AMD is once again showing its incredible prowess in supporting the computing needs of the world as they power everything from Microsoft to Google and also the new Frontier supercomputer.

Sitting in the front seat of exascale computing with Frontier

Frontier Supercomputer AMD 2

For one, true exascale computing is finally delivered through the new US-based supercomputer Frontier. Winning the crown of the Top500 list for computing power and Green500 lists for best energy-efficient computing, the entire system located at Oak Ridge National Laboratory delivers a crazy 62.68 gigaflops/watt performance which results in a mixed-precision number of 6.86 exaflops measured in High-Performance Linpack-Accelerator Introspection which is literally never been seen before, although the numbers for general performance are at 1.1 exaflops. As the system readies for more testing and validation, it will start to contribute to scientific research starting in 2022 by partially and going full force starting early 2023.

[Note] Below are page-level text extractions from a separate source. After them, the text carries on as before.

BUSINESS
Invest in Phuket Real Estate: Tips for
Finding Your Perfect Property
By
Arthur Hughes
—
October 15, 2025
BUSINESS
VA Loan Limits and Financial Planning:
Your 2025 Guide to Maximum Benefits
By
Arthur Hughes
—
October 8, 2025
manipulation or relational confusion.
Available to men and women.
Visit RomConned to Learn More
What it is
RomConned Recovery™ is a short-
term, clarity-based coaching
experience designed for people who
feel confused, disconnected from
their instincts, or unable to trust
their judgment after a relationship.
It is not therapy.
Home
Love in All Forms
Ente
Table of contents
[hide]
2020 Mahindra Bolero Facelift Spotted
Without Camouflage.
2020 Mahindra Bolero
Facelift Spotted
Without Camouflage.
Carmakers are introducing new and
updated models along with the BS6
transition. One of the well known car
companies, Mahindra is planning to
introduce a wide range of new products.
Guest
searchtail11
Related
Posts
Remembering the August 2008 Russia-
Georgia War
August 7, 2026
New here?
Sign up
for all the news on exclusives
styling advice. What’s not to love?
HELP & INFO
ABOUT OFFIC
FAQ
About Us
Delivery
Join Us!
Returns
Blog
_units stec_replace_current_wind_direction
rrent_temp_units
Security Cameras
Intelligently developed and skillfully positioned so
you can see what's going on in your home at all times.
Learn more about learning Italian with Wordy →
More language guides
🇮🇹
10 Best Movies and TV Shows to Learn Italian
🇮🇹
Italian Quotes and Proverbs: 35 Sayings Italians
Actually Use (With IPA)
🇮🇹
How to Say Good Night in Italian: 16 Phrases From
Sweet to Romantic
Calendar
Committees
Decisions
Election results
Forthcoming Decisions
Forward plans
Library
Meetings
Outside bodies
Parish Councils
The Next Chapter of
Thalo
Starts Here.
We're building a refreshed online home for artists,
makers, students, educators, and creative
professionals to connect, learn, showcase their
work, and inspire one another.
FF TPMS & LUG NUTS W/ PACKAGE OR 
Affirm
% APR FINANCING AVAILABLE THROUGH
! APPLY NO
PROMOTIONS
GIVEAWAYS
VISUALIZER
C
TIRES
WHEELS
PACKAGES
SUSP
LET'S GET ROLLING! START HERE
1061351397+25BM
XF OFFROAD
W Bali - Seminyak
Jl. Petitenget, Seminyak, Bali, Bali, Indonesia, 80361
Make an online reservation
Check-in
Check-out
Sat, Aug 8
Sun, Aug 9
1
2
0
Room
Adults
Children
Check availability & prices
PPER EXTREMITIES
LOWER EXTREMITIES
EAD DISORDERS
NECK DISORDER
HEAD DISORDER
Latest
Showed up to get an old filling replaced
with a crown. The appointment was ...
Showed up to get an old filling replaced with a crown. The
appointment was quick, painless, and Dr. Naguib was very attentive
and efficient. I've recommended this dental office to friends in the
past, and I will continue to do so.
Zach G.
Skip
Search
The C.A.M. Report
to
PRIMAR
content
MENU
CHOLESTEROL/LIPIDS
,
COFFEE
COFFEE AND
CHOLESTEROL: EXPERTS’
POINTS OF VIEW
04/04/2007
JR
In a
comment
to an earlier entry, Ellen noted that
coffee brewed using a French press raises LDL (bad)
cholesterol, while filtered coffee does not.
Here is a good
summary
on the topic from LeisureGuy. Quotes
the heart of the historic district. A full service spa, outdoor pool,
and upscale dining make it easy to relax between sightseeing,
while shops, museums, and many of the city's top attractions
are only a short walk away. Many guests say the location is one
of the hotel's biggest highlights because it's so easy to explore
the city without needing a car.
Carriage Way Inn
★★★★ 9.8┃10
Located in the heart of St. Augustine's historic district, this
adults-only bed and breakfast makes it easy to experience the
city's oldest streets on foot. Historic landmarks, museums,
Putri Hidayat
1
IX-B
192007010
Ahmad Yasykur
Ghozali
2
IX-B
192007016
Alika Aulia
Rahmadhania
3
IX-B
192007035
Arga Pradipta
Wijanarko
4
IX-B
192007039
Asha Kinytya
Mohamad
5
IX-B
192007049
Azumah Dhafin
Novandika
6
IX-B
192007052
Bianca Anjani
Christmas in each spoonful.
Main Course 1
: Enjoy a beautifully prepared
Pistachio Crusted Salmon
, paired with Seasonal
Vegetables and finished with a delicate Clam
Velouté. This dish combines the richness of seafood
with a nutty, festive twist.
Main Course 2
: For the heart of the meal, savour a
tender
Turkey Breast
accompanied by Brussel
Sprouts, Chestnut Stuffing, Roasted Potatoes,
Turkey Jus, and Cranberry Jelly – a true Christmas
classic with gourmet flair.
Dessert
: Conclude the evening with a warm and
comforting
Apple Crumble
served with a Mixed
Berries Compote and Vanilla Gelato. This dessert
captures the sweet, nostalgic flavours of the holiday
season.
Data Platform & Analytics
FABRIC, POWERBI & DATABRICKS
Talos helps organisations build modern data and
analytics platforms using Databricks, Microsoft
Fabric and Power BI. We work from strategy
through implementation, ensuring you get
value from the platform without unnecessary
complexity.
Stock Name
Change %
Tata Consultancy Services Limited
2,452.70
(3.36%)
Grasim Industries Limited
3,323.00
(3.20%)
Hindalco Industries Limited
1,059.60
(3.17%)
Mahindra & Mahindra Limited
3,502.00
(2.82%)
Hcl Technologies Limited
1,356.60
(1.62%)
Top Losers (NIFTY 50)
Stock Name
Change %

In case you’re intrigued by the sheer number of cabinets, there are a total of 74 of them comprising 9400 CPUs and 37,000 GPUs to handle all the 3D simulation and ultra-large data set processing and to tame it down to operational temperature, 4 high-powered pumps pushing 25,000 liters of water each and every minute is all it takes.

Microsoft and Google bolstering the power of cloud

Moving on to the partners, Microsoft is continuing its effort in boosting the power of the Azure cloud platform by announcing the installation of AMD’s Instinct MI200 accelerators to power future large scale AI workloads in addition to further optimization worked together by the PyTorch Core Team and the folks over at AMD data centers. As a result, they will join the just announced Azure HBv3 virtual machines that utilize 3rd Gen AMD EPYC processors with 3D V-Cache for all sorts of workloads.

As for the same deployment of the strongest EPYC chips to date, Google is also following suit by leveraging the power of Confidential Computing on the latest Google Compute Engine (GCE) N2D and C2D virtual machines (VMs) that fulfills the requirements of high performance, general computing, and highly optimized. They are available in regions across the globe, including us-central1 (Iowa), asia-southeast1 (Singapore), us-east1 (South Carolina), us-east4 (North Virginia), asia-east1 (Taiwan), europe-west4 (Netherlands) and more while Confidential VMs are available anywhere N2D and C2D machines are available.